Please edit the lines from the first one through the line holding "proposición principal para", inclusive, replacing "would buy" with "would get" and changing nothing else. Leave the pictures out of your answer.

(RECORDS FOR THE EXERCISE)

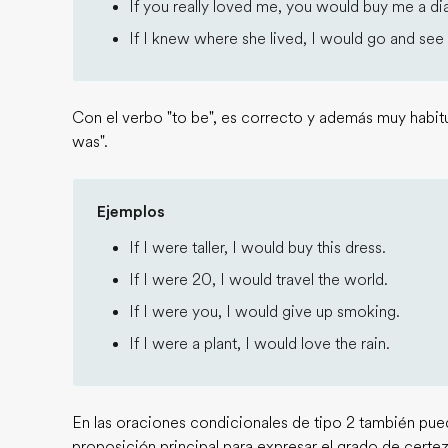
If you really loved me, you would buy me a di
If I knew where she lived, I would go and see 
Con el verbo "to be", es correcto y además muy habitual 
was".
Ejemplos
If I were taller, I would buy this dress.
If I were 20, I would travel the world.
If I were you, I would give up smoking.
If I were a plant, I would love the rain.
En las oraciones condicionales de tipo 2 también pue
proposición principal para expresar el grado de cert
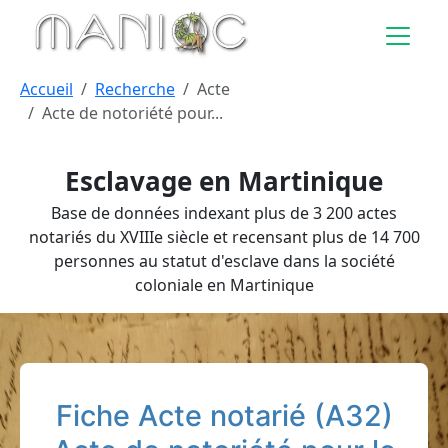
Aller au contenu principal
Accueil
Recherche
Acte
Acte de notoriété pour...
Esclavage en Martinique
Base de données indexant plus de 3 200 actes
notariés du XVIIIe siècle et recensant plus de 14 700
personnes au statut d'esclave dans la société
coloniale en Martinique
Fiche Acte notarié (A32)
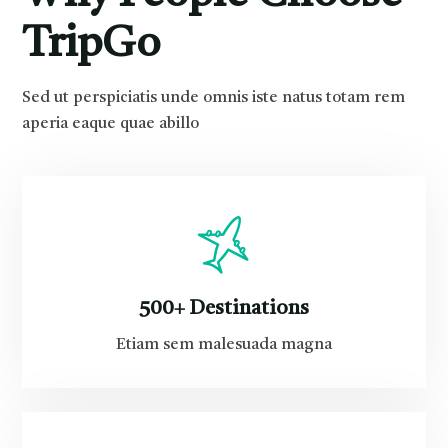
TripGo
Sed ut perspiciatis unde omnis iste natus totam rem
aperia eaque quae abillo
500+ Destinations
Etiam sem malesuada magna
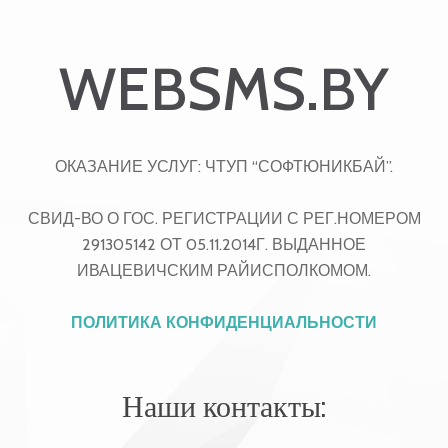
WEBSMS.BY
ОКАЗАНИЕ УСЛУГ: ЧТУП “СОФТЮНИКБАЙ”.
СВИД-ВО О ГОС. РЕГИСТРАЦИИ С РЕГ.НОМЕРОМ
291305142 ОТ 05.11.2014Г. ВЫДАННОЕ
ИВАЦЕВИЧСКИМ РАЙИСПОЛКОМОМ.
ПОЛИТИКА КОНФИДЕНЦИАЛЬНОСТИ
Наши контакты:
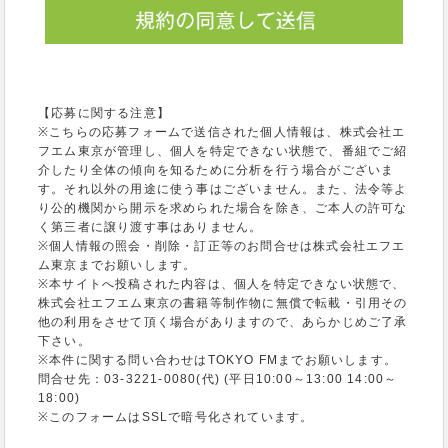
【応募に関する注意】
※こちらの応募フォームで送信された個人情報は、株式会社エ
フエム東京が管理し、個人を特定できない状態で、番組でご紹
介したり全体の傾向を知るために分析を行う場合がございま
す。それ以外の用途に使う事はございません。また、法令等よ
り公的機関から開示を求められた場合を除き、ご本人の許可な
く第三者に譲り渡す事はありません。
※個人情報の照会・削除・訂正等のお問合せは株式会社エフエ
ム東京までお願いします。
※本サイトへ投稿された内容は、個人を特定できない状態で、
株式会社エフエム東京の書籍等制作物に無償で転載・引用その
他の利用をさせて頂く場合がありますので、あらかじめご了承
下さい。
※本件に関する問い合わせはTOKYO FMまでお願いします。
問合せ先：03-3221-0080(代) (平日10:00～13:00 14:00～
18:00)
※このフォームはSSLで暗号化されています。
●TOKYO FMプライバシーポリシーについて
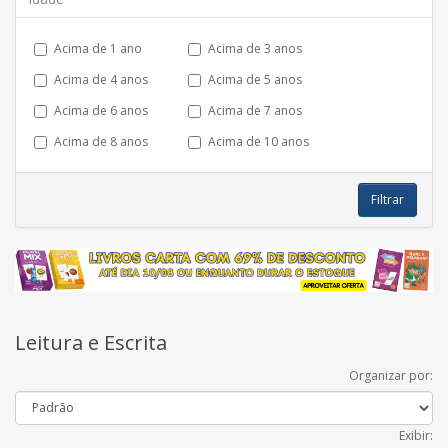
Acima de 1 ano
Acima de 3 anos
Acima de 4 anos
Acima de 5 anos
Acima de 6 anos
Acima de 7 anos
Acima de 8 anos
Acima de 10 anos
Filtrar
Leitura e Escrita
Organizar por:
Exibir:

(End RECORDS FOR THE EXERCISE)

PROBLEM SOLUTION:
If you really loved me, you would get me a di
If I knew where she lived, I would go and see 
Con el verbo "to be", es correcto y además muy habitual 
was".
Ejemplos
If I were taller, I would get this dress.
If I were 20, I would travel the world.
If I were you, I would give up smoking.
If I were a plant, I would love the rain.
En las oraciones condicionales de tipo 2 también pue
proposición principal para expresar el grado de cert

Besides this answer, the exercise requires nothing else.